Ruiz, Marco. "The Dress". 2/27/2015 via Flickr. Attribution -ShareAlike Generic 2.0 |
In February of 2015, Scottish couple Grace and Kier Johnston were to be married- so naturally Grace's mother needed something to wear to the wedding. She and her husband Paul went shopping at a store called Roman Originals, where she snapped a photo of a blue and black dress made of lace and silk and sent it to her daughter for approval. Grace said that it was lovely- but also that it was gold and white. Cecilia (Grace's mother) also saw it as white and gold in the photo, even though the dress is actually blue and black- but disregarded this and bought it anyway, spent the £50 and wore it to the wedding.
A few days after the wedding, on February 26th, a friend of the couple who attended the wedding posted the picture of the dress on her Facebook and Tumblr (posts which have since been removed) asking what color everyone thought it was, because she and her friends couldn't agree. Later that same day, Buzzfeed posted their first article about the photo, which was when it really started to gain popularity and go viral. And as it turned out, nobody in the rest of the world could agree either.
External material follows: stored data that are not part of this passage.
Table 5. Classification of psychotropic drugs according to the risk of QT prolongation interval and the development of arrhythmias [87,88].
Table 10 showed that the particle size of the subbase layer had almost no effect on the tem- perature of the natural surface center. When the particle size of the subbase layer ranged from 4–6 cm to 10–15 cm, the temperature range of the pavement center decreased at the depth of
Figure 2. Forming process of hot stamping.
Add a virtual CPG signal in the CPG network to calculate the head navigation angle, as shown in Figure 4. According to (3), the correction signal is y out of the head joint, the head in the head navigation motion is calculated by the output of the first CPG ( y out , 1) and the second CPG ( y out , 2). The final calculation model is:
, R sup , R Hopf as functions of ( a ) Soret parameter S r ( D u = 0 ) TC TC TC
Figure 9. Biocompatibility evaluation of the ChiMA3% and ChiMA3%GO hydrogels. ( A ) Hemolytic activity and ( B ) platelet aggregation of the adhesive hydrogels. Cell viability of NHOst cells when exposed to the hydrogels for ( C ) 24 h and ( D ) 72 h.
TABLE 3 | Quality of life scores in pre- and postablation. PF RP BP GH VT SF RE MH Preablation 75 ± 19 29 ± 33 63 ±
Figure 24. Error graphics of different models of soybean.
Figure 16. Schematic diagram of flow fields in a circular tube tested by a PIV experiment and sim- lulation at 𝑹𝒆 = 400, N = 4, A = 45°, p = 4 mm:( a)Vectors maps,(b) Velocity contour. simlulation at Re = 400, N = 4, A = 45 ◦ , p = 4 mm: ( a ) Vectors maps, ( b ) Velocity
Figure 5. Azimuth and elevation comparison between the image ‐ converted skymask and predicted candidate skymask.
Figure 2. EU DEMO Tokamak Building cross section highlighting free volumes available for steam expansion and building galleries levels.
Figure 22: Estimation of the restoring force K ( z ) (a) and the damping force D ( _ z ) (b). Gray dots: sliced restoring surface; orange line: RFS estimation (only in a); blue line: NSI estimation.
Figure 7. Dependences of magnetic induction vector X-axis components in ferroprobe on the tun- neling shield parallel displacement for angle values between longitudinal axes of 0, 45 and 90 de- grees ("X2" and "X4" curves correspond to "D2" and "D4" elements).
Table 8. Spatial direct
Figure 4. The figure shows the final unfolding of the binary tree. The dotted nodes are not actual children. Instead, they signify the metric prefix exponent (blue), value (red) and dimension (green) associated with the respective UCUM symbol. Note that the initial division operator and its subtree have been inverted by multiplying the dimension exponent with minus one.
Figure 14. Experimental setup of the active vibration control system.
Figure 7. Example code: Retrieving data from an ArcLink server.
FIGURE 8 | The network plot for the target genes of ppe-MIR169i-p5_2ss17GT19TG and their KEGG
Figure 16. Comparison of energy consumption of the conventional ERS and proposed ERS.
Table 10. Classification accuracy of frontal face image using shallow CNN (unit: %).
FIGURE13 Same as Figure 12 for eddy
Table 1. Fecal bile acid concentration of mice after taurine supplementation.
It broke Buzzfeed records with 37 million views and two editorial teams assigned to writing articles only regarding the dress. The photo proceeded to take over every social media facet, primarily Twitter, taking on the hashtag #dressgate. Everyone started weighing in- from everyday citizens to politicians to celebrities to reporters. I can even speak from personal experience- once a whole half of a high school english class was used arguing over what color the dress appeared.
Since then neuroscientists have explained why different people see different colors in this photo, (spoiler alert: it has to do with the discounting of chromatic bias that our brain does automatically- but more on that later) but the fact remains it will always be a debate.